山岸充氏

 10月の福井県鯖江市長選挙に出馬の意向を示していた会社経営の山岸充氏(30)=深江町=が7月3日、同市の鯖江商工会議所で記者会見し、立候補を正式に表明した。「市民一人一人が自分らしく過ごせる『全員主役』のまちづくりを目指したい」と抱負を述べた。

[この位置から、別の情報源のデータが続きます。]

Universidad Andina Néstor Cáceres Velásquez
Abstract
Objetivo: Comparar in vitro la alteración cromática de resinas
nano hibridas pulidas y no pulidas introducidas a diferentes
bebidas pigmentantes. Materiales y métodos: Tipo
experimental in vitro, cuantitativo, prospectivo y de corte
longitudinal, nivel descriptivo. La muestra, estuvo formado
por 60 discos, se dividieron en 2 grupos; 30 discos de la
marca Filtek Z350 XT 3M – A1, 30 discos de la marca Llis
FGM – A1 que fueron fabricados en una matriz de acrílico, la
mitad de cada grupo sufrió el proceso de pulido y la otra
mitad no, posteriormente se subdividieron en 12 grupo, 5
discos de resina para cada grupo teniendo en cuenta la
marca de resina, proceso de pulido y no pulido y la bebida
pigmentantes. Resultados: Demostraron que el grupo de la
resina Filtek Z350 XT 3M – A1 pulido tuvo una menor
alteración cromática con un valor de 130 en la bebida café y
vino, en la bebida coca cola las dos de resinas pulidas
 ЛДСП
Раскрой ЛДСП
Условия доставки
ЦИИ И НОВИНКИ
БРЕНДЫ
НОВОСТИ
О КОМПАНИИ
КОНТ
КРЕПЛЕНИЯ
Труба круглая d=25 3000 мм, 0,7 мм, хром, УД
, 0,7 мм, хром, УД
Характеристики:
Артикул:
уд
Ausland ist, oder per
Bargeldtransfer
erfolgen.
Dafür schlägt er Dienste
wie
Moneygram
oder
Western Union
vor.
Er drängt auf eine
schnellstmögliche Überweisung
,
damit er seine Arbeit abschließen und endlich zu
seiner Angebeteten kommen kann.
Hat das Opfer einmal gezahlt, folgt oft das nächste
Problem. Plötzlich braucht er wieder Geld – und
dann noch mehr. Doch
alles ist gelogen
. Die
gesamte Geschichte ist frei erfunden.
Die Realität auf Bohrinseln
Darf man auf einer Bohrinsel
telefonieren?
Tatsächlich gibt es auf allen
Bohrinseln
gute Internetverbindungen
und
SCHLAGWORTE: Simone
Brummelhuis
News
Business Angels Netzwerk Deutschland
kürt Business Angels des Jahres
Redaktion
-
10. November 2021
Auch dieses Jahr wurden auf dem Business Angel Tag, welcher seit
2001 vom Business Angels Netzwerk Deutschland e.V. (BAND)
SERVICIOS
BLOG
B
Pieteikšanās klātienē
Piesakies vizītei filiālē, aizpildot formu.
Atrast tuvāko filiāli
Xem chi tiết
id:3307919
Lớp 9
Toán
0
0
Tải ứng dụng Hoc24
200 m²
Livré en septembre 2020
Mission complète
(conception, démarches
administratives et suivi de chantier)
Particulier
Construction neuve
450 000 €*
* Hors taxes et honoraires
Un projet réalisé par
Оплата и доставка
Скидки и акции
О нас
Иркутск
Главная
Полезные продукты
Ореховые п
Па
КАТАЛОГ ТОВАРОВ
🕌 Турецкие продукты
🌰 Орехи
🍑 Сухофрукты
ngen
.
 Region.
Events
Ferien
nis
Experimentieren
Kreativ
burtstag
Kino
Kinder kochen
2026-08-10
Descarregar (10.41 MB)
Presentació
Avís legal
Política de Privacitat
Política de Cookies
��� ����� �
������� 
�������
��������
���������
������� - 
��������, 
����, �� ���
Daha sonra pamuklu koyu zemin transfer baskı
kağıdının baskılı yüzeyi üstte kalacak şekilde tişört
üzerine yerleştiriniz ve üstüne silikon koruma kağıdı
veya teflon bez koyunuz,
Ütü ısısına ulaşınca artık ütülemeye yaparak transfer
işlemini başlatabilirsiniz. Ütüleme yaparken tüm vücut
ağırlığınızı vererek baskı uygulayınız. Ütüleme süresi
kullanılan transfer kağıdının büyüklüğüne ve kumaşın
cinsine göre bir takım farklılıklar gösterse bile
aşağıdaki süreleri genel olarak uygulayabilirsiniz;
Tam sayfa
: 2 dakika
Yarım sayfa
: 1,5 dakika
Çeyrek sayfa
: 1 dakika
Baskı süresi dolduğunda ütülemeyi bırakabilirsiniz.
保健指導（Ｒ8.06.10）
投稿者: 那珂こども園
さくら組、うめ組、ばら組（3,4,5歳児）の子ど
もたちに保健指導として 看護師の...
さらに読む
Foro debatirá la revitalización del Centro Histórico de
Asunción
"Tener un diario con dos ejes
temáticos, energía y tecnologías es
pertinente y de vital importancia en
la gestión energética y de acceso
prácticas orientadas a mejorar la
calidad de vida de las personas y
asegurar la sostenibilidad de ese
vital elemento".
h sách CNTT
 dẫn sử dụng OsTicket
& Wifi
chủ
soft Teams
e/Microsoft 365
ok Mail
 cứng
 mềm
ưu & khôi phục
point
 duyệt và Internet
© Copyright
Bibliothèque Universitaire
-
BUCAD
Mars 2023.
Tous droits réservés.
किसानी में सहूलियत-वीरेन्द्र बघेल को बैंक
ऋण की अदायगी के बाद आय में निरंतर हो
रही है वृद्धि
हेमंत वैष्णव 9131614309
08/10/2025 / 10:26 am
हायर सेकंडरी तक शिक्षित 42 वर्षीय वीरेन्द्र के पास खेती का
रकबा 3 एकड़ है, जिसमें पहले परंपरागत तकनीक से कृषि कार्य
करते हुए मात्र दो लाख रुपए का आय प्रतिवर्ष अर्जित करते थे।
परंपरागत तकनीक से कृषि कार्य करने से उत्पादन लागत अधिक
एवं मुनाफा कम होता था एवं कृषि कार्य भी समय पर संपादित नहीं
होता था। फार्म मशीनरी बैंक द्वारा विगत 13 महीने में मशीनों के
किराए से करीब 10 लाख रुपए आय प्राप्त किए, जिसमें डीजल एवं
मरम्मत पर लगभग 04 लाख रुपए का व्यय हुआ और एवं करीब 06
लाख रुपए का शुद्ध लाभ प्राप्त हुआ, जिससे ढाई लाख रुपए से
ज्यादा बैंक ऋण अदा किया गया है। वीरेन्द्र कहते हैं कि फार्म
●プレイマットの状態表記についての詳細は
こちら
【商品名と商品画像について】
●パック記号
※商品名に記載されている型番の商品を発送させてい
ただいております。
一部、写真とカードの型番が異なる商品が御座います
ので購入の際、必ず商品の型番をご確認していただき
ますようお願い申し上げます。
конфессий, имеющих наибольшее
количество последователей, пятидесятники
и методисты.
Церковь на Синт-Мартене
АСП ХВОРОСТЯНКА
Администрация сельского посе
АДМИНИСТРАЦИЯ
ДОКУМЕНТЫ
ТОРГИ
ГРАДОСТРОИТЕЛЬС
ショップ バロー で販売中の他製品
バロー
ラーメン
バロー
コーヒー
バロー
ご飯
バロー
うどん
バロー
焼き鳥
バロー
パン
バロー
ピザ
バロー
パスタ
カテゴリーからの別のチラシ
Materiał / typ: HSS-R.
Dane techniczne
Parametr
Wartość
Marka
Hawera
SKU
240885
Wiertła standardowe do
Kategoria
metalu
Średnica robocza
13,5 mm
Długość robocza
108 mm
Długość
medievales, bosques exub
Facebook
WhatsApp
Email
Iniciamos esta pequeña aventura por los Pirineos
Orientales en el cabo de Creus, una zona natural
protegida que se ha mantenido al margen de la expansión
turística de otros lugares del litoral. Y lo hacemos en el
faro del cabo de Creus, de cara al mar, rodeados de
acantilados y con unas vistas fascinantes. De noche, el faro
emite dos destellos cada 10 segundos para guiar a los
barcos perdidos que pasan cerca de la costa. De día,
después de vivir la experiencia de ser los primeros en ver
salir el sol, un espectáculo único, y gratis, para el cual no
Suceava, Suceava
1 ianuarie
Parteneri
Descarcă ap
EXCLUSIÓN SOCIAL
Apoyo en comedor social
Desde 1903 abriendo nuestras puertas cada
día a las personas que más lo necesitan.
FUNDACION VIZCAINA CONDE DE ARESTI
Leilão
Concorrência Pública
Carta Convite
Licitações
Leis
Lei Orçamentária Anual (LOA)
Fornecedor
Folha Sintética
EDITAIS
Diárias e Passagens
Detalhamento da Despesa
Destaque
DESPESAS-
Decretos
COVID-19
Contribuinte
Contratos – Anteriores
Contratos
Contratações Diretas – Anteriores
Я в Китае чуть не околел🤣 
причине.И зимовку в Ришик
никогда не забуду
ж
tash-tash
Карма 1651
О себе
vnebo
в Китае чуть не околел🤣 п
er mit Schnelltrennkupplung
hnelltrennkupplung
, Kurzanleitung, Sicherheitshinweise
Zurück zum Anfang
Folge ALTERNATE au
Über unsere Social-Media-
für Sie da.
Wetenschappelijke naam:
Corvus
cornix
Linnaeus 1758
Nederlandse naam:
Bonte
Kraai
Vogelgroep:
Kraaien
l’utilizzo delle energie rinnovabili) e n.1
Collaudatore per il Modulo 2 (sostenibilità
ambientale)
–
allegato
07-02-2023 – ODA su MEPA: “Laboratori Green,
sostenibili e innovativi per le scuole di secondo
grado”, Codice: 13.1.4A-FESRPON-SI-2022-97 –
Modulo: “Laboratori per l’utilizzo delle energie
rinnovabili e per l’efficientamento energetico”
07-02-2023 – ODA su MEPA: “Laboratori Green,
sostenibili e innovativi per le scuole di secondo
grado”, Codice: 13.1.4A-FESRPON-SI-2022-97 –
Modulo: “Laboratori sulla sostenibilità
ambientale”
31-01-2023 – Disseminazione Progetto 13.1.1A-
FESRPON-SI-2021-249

 山岸氏は、現在の牧野百男市長の市政で定着した「市民主役」を発展させた「全員主役」を掲げ、地域経済活性化と教育の充実を基本理念に掲げた。重点政策として西山公園周辺を軸としたにぎわいエリアづくり、経営者やクリエーター育成の仕組みづくり、創造性を育む教育などを挙げた。

 現職の牧野氏は5選出馬をいったん発表したが6月19日に不出馬を表明。山岸氏はこの直後、出馬を決めたという。「牧野市政の大事な要素は引き継ぎ、市民が経済的恩恵を実感できるような取り組みをしたい」と語った。

 山岸氏は東京都出身。京都大学卒業後、2016年に鯖江市に移住し福井県眼鏡協会職員となった。その後独立して地域事業会社を立ち上げ、企業支援や子育て中の母親の就業支援などに携わってきた。

 市選管によると、30歳の山岸氏が立候補すれば、歴代の鯖江市長選候補者で最年少となる。

 市長選には福井県議の田村康夫氏(60)=桜町3丁目=が既に出馬を表明した。鯖江市議の佐々木勝久氏(52)=熊田町=も立候補の意向を固めており、1955年以来65年ぶりに三つどもえとなる公算が大きくなっている。市長選は9月27日告示、10月4日投開票。